Lenze explained that older drugs are more complex to use than newer treatments. For instance, the use of lithium requires regular blood testing to ensure its safety, and patients taking nortriptyline are advised to receive periodic electrocardiograms to monitor their heart’s electrical activity. However, as neither lithium nor nortriptyline has shown promise in treating treatment-resistant depression in older adults, they are unlikely to be helpful in most cases.

But even the best way to treat depression, which was to add aripiprazole to an antidepressant, did not help many older people with depression that did not respond to treatment.

“This really highlights a continuing problem in our field,” adds senior author Jordan F. Karp. “Any given treatment is likely to help only a subset of people, and ideally, we would like to know, in advance, who is most likely to be helped, but we still don’t know how to determine that.”

Antidepressants are often quite beneficial for the majority of patients who are experiencing clinical depression, according to Lenze. At least half of all depressed individuals see significant improvement after starting the first medicine they try. Yet almost half of the remaining patients who were not helped by the first medication get better when transferred to the second medication, leaving a sizable group of patients with clinical depression who do not react to both therapies.
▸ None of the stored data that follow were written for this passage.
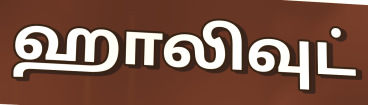
ஹாலிவுட்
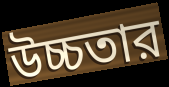
উচ্চতার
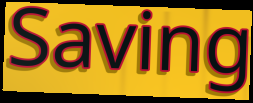
Saving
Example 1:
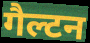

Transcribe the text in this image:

गैल्टन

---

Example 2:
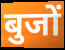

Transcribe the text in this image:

बुजों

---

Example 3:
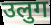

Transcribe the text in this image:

उलुग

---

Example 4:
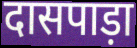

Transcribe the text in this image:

दासपाड़ा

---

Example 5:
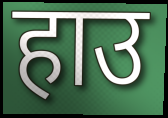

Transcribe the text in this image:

हाउ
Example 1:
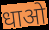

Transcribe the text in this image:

धाओ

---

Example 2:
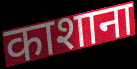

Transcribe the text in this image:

काशाना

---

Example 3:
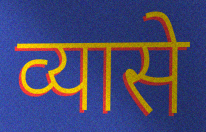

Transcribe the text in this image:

व्यासे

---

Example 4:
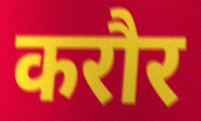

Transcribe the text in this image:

करौर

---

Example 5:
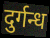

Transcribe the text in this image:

दुर्गन्ध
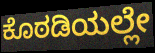
ಕೊಠಡಿಯಲ್ಲೇ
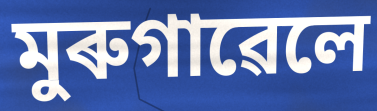
মুৰুগাৱেলে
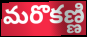
మరొకణ్ణి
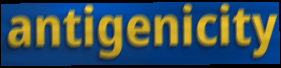
antigenicity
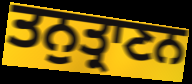
ਤਨੁਤ੍ਰਾਣਨ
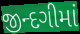
જીન્દગીમાં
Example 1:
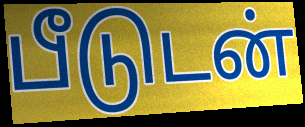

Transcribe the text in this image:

பீடுடன்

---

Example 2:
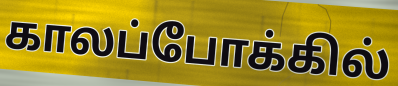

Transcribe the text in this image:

காலப்போக்கில்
The issue is especially challenging for older folks since many of them are already taking many drugs for other ailments including high blood pressure, heart problems, or diabetes, according to Lenze. Hence, adding more psychiatric medications or switching to new antidepressants every few weeks might be challenging. Finding more efficient therapeutic approaches is also essential since depression and anxiety in older persons may hasten cognitive deterioration.

“There definitely is something that makes depression harder to treat in this population, a population that’s only going to keep getting larger as our society gets older,” he adds.